(Saved data entries)
============

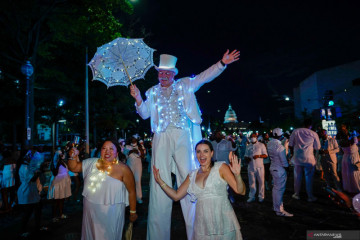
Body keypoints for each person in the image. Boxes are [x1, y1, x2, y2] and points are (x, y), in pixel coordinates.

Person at [130, 50, 240, 239]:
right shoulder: (152, 92)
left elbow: (205, 77)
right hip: (161, 136)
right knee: (159, 182)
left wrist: (222, 63)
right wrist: (138, 98)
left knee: (188, 178)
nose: (163, 76)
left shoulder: (185, 84)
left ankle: (196, 233)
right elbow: (145, 114)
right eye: (160, 73)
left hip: (183, 135)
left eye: (167, 73)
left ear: (173, 74)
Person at [153, 140, 245, 239]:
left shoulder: (221, 167)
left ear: (212, 153)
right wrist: (160, 181)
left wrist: (237, 175)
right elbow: (176, 196)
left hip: (223, 221)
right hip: (202, 225)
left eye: (205, 151)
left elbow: (241, 191)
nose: (202, 155)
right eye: (198, 151)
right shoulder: (192, 175)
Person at [68, 139, 137, 240]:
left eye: (111, 149)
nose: (107, 151)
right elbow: (73, 167)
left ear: (117, 152)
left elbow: (132, 191)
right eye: (104, 148)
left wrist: (133, 212)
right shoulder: (91, 163)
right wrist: (72, 156)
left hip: (112, 213)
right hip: (91, 211)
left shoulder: (123, 169)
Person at [289, 119, 321, 202]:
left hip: (297, 158)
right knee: (309, 178)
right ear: (310, 125)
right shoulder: (313, 133)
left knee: (297, 177)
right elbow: (318, 147)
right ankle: (310, 196)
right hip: (309, 159)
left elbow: (290, 145)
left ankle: (296, 194)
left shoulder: (295, 131)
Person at [17, 150, 45, 238]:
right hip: (26, 192)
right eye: (29, 155)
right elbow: (32, 179)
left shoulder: (28, 166)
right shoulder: (24, 167)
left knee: (38, 209)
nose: (31, 157)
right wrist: (38, 171)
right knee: (27, 213)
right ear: (25, 157)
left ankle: (37, 227)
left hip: (32, 191)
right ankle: (22, 230)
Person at [267, 128, 293, 217]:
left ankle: (276, 207)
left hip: (273, 168)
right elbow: (284, 162)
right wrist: (288, 169)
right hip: (279, 170)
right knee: (280, 191)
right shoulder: (279, 147)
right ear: (280, 136)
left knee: (275, 190)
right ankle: (279, 210)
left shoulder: (269, 144)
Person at [47, 149, 72, 221]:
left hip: (63, 183)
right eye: (60, 155)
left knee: (62, 199)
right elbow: (55, 173)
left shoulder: (63, 162)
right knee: (56, 200)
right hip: (57, 184)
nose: (62, 156)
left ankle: (61, 214)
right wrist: (58, 163)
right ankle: (54, 216)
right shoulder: (54, 163)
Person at [244, 133, 268, 203]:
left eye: (254, 136)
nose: (252, 138)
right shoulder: (248, 146)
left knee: (261, 182)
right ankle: (252, 196)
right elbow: (245, 155)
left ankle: (261, 196)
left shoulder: (261, 145)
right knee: (252, 182)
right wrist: (247, 158)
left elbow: (266, 155)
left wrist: (258, 156)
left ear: (256, 137)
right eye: (251, 137)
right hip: (251, 166)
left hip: (259, 167)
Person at [337, 125, 360, 193]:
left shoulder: (341, 141)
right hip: (352, 158)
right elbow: (356, 139)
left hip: (345, 158)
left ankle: (350, 189)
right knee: (354, 173)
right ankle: (357, 188)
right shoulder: (352, 140)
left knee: (348, 174)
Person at [125, 136, 144, 204]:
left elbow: (143, 154)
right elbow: (125, 155)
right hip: (130, 163)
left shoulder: (139, 146)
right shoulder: (127, 146)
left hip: (138, 164)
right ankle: (129, 197)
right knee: (130, 181)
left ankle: (139, 197)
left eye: (134, 139)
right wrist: (131, 151)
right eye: (132, 139)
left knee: (138, 180)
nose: (133, 140)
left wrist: (139, 151)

============

▶ **BRIEF**
Output nothing but the lines from the one containing "right ankle: (279, 210)" through the last line of the data, exactly as they stand.

▶ **SOLUTION FOR THIS TASK**
right ankle: (279, 210)
left shoulder: (269, 144)
Person at [47, 149, 72, 221]:
left hip: (63, 183)
right eye: (60, 155)
left knee: (62, 199)
right elbow: (55, 173)
left shoulder: (63, 162)
right knee: (56, 200)
right hip: (57, 184)
nose: (62, 156)
left ankle: (61, 214)
right wrist: (58, 163)
right ankle: (54, 216)
right shoulder: (54, 163)
Person at [244, 133, 268, 203]:
left eye: (254, 136)
nose: (252, 138)
right shoulder: (248, 146)
left knee: (261, 182)
right ankle: (252, 196)
right elbow: (245, 155)
left ankle: (261, 196)
left shoulder: (261, 145)
right knee: (252, 182)
right wrist: (247, 158)
left elbow: (266, 155)
left wrist: (258, 156)
left ear: (256, 137)
right eye: (251, 137)
right hip: (251, 166)
left hip: (259, 167)
Person at [337, 125, 360, 193]:
left shoulder: (341, 141)
right hip: (352, 158)
right elbow: (356, 139)
left hip: (345, 158)
left ankle: (350, 189)
right knee: (354, 173)
right ankle: (357, 188)
right shoulder: (352, 140)
left knee: (348, 174)
Person at [125, 136, 144, 204]:
left elbow: (143, 154)
right elbow: (125, 155)
right hip: (130, 163)
left shoulder: (139, 146)
right shoulder: (127, 146)
left hip: (138, 164)
right ankle: (129, 197)
right knee: (130, 181)
left ankle: (139, 197)
left eye: (134, 139)
right wrist: (131, 151)
right eye: (132, 139)
left knee: (138, 180)
nose: (133, 140)
left wrist: (139, 151)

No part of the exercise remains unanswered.